INSTRUCTIONS TO FOLLOW ::
Whenever a line in the records below contains "tamu", pick it out.

• • • • • • •

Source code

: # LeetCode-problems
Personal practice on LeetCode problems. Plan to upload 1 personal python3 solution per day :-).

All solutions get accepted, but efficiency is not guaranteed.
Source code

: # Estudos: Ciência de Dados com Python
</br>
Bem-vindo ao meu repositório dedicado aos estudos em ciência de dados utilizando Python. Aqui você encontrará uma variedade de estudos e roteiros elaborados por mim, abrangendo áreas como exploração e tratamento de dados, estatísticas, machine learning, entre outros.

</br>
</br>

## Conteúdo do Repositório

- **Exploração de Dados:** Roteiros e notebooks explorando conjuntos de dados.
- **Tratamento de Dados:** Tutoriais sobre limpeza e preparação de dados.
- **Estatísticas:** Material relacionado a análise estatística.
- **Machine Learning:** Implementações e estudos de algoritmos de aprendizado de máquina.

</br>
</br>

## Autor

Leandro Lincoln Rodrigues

• • • • • • •

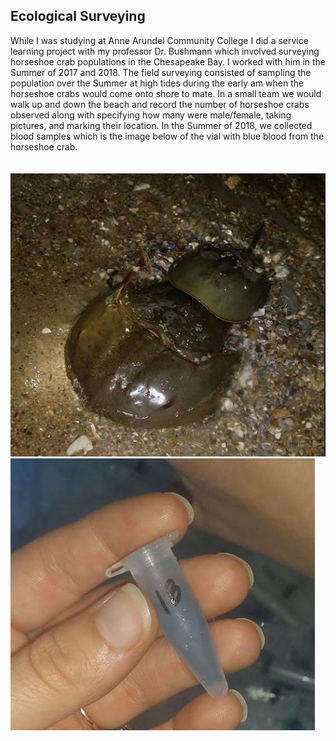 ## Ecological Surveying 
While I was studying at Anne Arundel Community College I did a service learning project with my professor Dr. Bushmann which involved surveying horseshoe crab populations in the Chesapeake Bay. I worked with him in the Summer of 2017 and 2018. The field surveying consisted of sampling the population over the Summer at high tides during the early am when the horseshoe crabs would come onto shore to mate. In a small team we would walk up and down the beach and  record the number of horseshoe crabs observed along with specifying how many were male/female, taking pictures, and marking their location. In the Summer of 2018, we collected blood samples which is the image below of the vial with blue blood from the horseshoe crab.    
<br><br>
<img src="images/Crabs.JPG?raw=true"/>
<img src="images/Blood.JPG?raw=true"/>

• • • • • • •

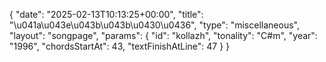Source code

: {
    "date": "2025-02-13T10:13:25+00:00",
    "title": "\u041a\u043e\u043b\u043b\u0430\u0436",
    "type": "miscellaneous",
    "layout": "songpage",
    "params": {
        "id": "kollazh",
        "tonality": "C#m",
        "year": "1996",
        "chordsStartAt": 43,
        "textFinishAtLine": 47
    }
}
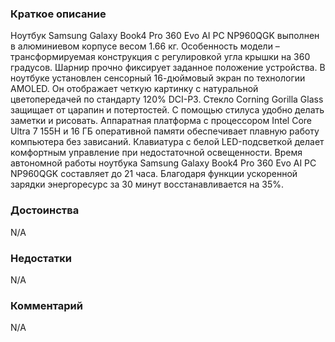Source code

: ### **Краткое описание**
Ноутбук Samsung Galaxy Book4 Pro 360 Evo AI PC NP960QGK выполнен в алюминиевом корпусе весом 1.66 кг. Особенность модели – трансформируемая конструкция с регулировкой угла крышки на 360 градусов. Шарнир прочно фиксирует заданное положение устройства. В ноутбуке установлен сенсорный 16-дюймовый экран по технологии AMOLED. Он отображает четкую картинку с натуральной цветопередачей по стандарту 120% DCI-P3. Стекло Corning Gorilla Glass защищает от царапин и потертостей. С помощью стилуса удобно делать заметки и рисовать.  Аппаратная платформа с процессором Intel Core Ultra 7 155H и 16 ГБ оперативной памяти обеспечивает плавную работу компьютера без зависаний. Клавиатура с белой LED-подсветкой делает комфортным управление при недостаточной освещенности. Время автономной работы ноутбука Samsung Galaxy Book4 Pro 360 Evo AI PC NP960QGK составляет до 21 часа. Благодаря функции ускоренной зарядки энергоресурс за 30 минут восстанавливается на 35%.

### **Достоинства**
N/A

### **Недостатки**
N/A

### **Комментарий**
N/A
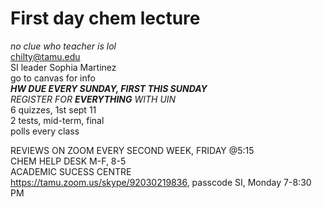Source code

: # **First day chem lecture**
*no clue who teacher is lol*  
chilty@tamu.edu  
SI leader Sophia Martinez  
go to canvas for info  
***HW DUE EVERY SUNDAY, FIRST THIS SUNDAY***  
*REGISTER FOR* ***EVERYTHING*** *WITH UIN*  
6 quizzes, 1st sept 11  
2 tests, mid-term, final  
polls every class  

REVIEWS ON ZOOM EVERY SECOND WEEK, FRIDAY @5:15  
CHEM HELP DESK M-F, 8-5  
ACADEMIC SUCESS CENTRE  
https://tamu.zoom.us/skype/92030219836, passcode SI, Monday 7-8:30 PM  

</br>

• • • • • • •

OUTPUT ::
chilty@tamu.edu  
https://tamu.zoom.us/skype/92030219836, passcode SI, Monday 7-8:30 PM  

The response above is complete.